TASK TO COMPLETE => Transcribe all records verbatim.

DATASET RECORDS =>
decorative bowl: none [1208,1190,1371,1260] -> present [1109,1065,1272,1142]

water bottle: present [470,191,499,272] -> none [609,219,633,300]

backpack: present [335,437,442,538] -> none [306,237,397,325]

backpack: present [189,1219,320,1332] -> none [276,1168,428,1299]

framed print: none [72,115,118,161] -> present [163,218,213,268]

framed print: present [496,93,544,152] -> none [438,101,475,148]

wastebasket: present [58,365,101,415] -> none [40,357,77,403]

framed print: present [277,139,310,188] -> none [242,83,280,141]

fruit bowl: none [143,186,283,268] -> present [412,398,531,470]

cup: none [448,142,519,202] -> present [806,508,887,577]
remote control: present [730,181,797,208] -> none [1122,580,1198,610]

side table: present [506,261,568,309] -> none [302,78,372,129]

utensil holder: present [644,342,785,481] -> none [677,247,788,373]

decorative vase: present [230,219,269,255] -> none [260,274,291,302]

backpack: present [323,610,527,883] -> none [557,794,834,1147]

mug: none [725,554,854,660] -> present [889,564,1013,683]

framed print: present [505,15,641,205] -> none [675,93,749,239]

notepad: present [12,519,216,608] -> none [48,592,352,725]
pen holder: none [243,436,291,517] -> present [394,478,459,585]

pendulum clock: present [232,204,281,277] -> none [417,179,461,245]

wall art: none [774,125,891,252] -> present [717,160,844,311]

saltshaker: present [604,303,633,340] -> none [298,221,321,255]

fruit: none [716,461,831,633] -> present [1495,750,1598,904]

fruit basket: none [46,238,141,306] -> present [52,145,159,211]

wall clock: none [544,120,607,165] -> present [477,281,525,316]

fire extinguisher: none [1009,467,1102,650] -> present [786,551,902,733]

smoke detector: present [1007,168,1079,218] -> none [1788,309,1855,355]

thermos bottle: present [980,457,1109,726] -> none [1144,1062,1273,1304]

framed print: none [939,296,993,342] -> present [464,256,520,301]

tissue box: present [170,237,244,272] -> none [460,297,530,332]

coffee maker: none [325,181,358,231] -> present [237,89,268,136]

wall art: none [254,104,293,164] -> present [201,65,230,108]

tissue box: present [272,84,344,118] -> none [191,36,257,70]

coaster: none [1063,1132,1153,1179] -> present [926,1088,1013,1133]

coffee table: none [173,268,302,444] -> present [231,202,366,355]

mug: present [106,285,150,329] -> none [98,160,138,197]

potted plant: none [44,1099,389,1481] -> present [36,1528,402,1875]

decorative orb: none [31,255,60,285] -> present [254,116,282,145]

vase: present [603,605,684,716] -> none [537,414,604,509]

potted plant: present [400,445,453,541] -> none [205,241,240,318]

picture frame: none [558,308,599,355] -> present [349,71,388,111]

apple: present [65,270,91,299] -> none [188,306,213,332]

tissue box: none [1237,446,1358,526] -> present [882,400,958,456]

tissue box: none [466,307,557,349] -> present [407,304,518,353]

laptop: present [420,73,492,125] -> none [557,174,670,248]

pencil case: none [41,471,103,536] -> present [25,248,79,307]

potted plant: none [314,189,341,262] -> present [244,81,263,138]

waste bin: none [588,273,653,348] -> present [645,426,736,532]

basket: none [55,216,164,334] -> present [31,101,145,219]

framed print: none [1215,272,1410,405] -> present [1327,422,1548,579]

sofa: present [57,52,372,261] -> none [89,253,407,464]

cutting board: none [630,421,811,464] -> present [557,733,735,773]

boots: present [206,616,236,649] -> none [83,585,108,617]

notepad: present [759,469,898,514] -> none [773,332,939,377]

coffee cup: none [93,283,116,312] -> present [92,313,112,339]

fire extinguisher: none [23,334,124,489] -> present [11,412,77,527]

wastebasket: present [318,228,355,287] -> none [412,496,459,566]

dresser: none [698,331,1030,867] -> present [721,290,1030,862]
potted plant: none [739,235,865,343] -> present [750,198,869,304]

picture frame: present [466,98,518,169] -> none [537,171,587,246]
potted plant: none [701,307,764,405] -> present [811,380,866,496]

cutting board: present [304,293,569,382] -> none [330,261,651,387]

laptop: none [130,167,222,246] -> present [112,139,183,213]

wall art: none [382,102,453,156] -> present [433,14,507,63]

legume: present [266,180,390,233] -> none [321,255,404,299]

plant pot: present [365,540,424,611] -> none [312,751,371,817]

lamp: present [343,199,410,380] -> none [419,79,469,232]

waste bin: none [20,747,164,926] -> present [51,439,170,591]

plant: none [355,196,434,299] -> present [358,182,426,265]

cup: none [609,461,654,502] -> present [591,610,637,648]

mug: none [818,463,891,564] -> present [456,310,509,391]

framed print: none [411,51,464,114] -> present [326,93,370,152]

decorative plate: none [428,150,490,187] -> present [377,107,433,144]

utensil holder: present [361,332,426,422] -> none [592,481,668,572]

WRITTEN SOLUTION =>
decorative bowl: none [1208,1190,1371,1260] -> present [1109,1065,1272,1142]

water bottle: present [470,191,499,272] -> none [609,219,633,300]

backpack: present [335,437,442,538] -> none [306,237,397,325]

backpack: present [189,1219,320,1332] -> none [276,1168,428,1299]

framed print: none [72,115,118,161] -> present [163,218,213,268]

framed print: present [496,93,544,152] -> none [438,101,475,148]

wastebasket: present [58,365,101,415] -> none [40,357,77,403]

framed print: present [277,139,310,188] -> none [242,83,280,141]

fruit bowl: none [143,186,283,268] -> present [412,398,531,470]

cup: none [448,142,519,202] -> present [806,508,887,577]
remote control: present [730,181,797,208] -> none [1122,580,1198,610]

side table: present [506,261,568,309] -> none [302,78,372,129]

utensil holder: present [644,342,785,481] -> none [677,247,788,373]

decorative vase: present [230,219,269,255] -> none [260,274,291,302]

backpack: present [323,610,527,883] -> none [557,794,834,1147]

mug: none [725,554,854,660] -> present [889,564,1013,683]

framed print: present [505,15,641,205] -> none [675,93,749,239]

notepad: present [12,519,216,608] -> none [48,592,352,725]
pen holder: none [243,436,291,517] -> present [394,478,459,585]

pendulum clock: present [232,204,281,277] -> none [417,179,461,245]

wall art: none [774,125,891,252] -> present [717,160,844,311]

saltshaker: present [604,303,633,340] -> none [298,221,321,255]

fruit: none [716,461,831,633] -> present [1495,750,1598,904]

fruit basket: none [46,238,141,306] -> present [52,145,159,211]

wall clock: none [544,120,607,165] -> present [477,281,525,316]

fire extinguisher: none [1009,467,1102,650] -> present [786,551,902,733]

smoke detector: present [1007,168,1079,218] -> none [1788,309,1855,355]

thermos bottle: present [980,457,1109,726] -> none [1144,1062,1273,1304]

framed print: none [939,296,993,342] -> present [464,256,520,301]

tissue box: present [170,237,244,272] -> none [460,297,530,332]

coffee maker: none [325,181,358,231] -> present [237,89,268,136]

wall art: none [254,104,293,164] -> present [201,65,230,108]

tissue box: present [272,84,344,118] -> none [191,36,257,70]

coaster: none [1063,1132,1153,1179] -> present [926,1088,1013,1133]

coffee table: none [173,268,302,444] -> present [231,202,366,355]

mug: present [106,285,150,329] -> none [98,160,138,197]

potted plant: none [44,1099,389,1481] -> present [36,1528,402,1875]

decorative orb: none [31,255,60,285] -> present [254,116,282,145]

vase: present [603,605,684,716] -> none [537,414,604,509]

potted plant: present [400,445,453,541] -> none [205,241,240,318]

picture frame: none [558,308,599,355] -> present [349,71,388,111]

apple: present [65,270,91,299] -> none [188,306,213,332]

tissue box: none [1237,446,1358,526] -> present [882,400,958,456]

tissue box: none [466,307,557,349] -> present [407,304,518,353]

laptop: present [420,73,492,125] -> none [557,174,670,248]

pencil case: none [41,471,103,536] -> present [25,248,79,307]

potted plant: none [314,189,341,262] -> present [244,81,263,138]

waste bin: none [588,273,653,348] -> present [645,426,736,532]

basket: none [55,216,164,334] -> present [31,101,145,219]

framed print: none [1215,272,1410,405] -> present [1327,422,1548,579]

sofa: present [57,52,372,261] -> none [89,253,407,464]

cutting board: none [630,421,811,464] -> present [557,733,735,773]

boots: present [206,616,236,649] -> none [83,585,108,617]

notepad: present [759,469,898,514] -> none [773,332,939,377]

coffee cup: none [93,283,116,312] -> present [92,313,112,339]

fire extinguisher: none [23,334,124,489] -> present [11,412,77,527]

wastebasket: present [318,228,355,287] -> none [412,496,459,566]

dresser: none [698,331,1030,867] -> present [721,290,1030,862]
potted plant: none [739,235,865,343] -> present [750,198,869,304]

picture frame: present [466,98,518,169] -> none [537,171,587,246]
potted plant: none [701,307,764,405] -> present [811,380,866,496]

cutting board: present [304,293,569,382] -> none [330,261,651,387]

laptop: none [130,167,222,246] -> present [112,139,183,213]

wall art: none [382,102,453,156] -> present [433,14,507,63]

legume: present [266,180,390,233] -> none [321,255,404,299]

plant pot: present [365,540,424,611] -> none [312,751,371,817]

lamp: present [343,199,410,380] -> none [419,79,469,232]

waste bin: none [20,747,164,926] -> present [51,439,170,591]

plant: none [355,196,434,299] -> present [358,182,426,265]

cup: none [609,461,654,502] -> present [591,610,637,648]

mug: none [818,463,891,564] -> present [456,310,509,391]

framed print: none [411,51,464,114] -> present [326,93,370,152]

decorative plate: none [428,150,490,187] -> present [377,107,433,144]

utensil holder: present [361,332,426,422] -> none [592,481,668,572]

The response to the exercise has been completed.